-- Items from a data source --

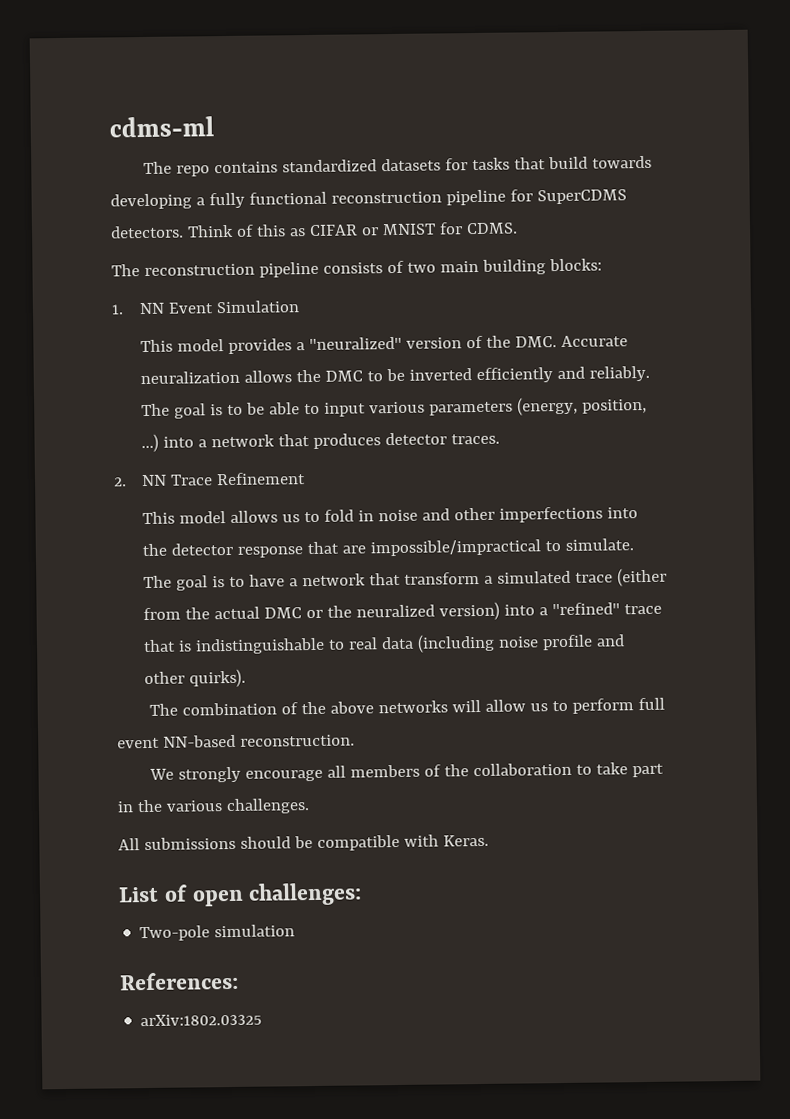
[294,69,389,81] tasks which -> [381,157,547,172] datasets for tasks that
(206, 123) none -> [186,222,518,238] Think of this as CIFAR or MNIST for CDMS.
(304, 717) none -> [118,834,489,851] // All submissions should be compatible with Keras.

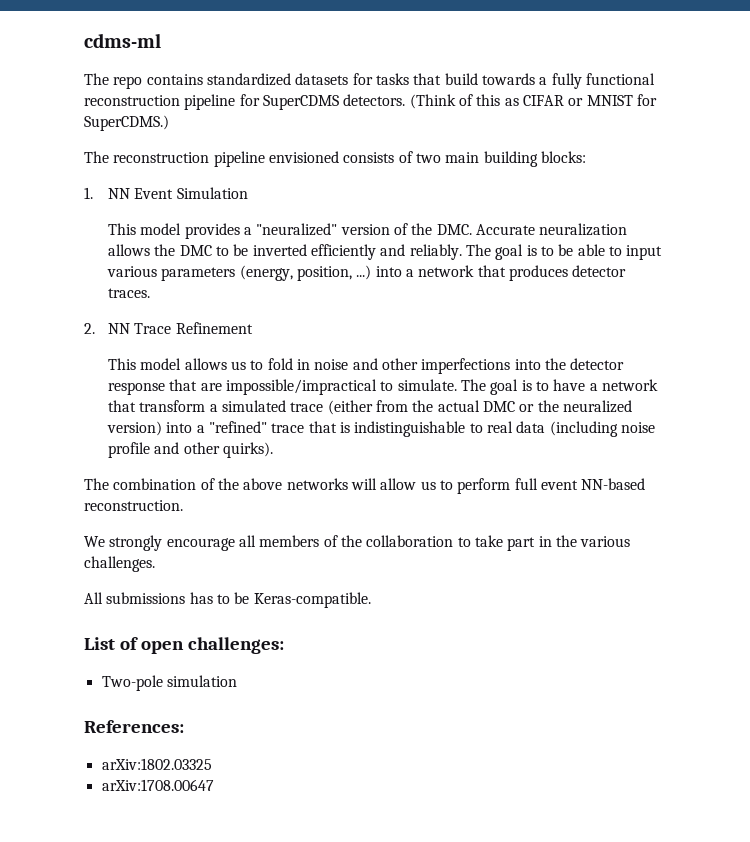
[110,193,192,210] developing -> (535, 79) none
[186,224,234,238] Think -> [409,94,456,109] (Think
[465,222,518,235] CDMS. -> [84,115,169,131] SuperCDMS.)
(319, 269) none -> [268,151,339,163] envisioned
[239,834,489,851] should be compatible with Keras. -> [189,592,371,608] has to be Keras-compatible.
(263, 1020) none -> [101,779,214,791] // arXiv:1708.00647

-- Task statement --
Once the pictures are set aside, write out each record exactly.

-- Completed task --
[294,69,389,81] tasks which -> [381,157,547,172] datasets for tasks that
(206, 123) none -> [186,222,518,238] Think of this as CIFAR or MNIST for CDMS.
(304, 717) none -> [118,834,489,851] // All submissions should be compatible with Keras.

[110,193,192,210] developing -> (535, 79) none
[186,224,234,238] Think -> [409,94,456,109] (Think
[465,222,518,235] CDMS. -> [84,115,169,131] SuperCDMS.)
(319, 269) none -> [268,151,339,163] envisioned
[239,834,489,851] should be compatible with Keras. -> [189,592,371,608] has to be Keras-compatible.
(263, 1020) none -> [101,779,214,791] // arXiv:1708.00647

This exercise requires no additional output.